What the exercise asks: Reproduce word for word the lines of the records from the one containing "Ammeter in the" through the one containing "report: 0.1 (bar)", including both. Omit the pictures.

*** Record set Section Begins ***

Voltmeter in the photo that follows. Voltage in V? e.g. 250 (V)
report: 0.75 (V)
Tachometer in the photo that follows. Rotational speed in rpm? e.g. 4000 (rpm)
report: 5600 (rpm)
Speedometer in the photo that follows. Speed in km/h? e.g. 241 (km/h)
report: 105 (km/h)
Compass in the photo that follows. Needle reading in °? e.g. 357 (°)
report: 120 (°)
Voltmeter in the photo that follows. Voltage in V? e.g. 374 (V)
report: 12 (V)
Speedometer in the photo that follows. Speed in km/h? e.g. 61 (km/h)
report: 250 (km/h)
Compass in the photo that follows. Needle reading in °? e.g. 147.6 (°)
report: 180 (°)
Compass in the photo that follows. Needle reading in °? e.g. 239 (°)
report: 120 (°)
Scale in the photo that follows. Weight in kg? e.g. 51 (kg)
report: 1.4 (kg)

*** Record set Section Ends ***
*** Record set Section Begins ***

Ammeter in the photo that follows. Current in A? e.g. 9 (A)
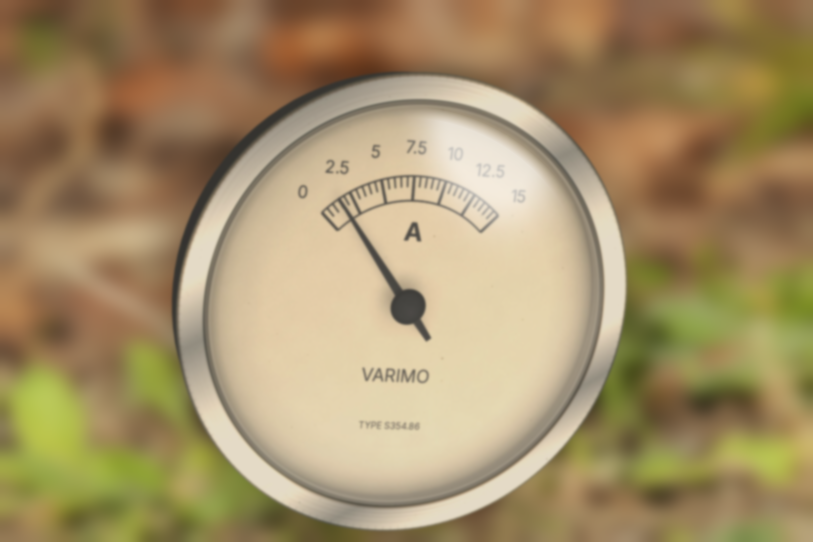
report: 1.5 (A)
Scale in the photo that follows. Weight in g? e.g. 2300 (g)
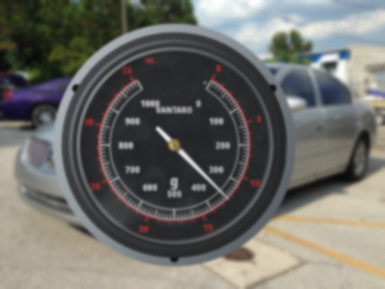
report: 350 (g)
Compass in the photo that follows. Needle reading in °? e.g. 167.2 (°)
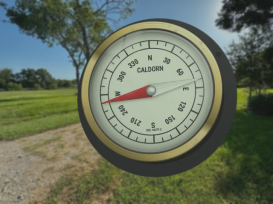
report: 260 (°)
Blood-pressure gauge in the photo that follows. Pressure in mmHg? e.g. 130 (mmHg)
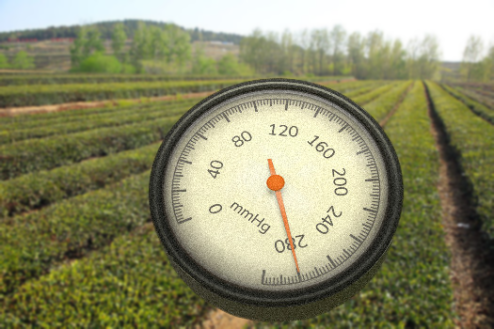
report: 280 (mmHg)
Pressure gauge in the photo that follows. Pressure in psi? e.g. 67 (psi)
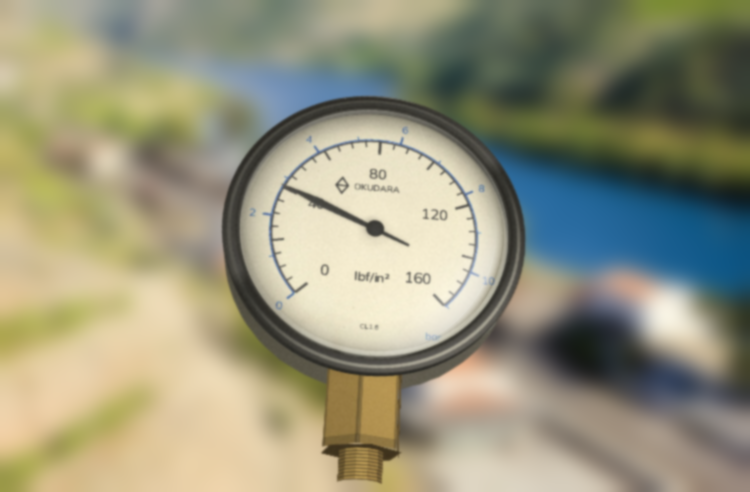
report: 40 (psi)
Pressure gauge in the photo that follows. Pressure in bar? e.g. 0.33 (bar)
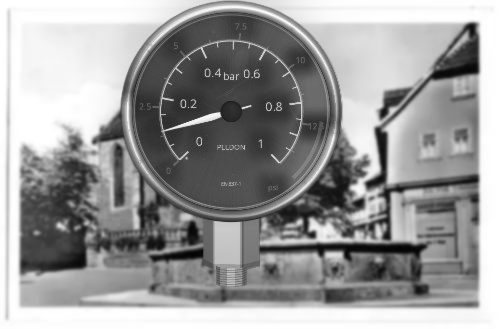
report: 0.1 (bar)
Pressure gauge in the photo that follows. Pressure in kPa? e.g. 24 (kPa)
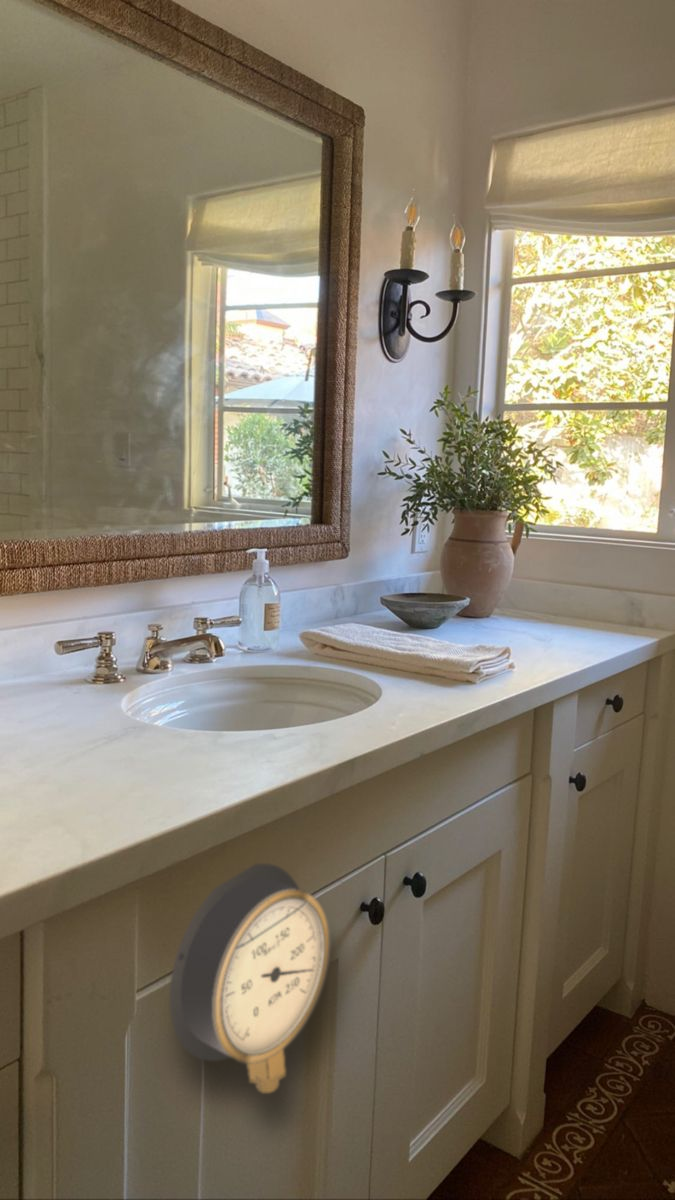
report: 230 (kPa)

*** Record set Section Ends ***

Solution to this task:
Ammeter in the photo that follows. Current in A? e.g. 9 (A)
report: 1.5 (A)
Scale in the photo that follows. Weight in g? e.g. 2300 (g)
report: 350 (g)
Compass in the photo that follows. Needle reading in °? e.g. 167.2 (°)
report: 260 (°)
Blood-pressure gauge in the photo that follows. Pressure in mmHg? e.g. 130 (mmHg)
report: 280 (mmHg)
Pressure gauge in the photo that follows. Pressure in psi? e.g. 67 (psi)
report: 40 (psi)
Pressure gauge in the photo that follows. Pressure in bar? e.g. 0.33 (bar)
report: 0.1 (bar)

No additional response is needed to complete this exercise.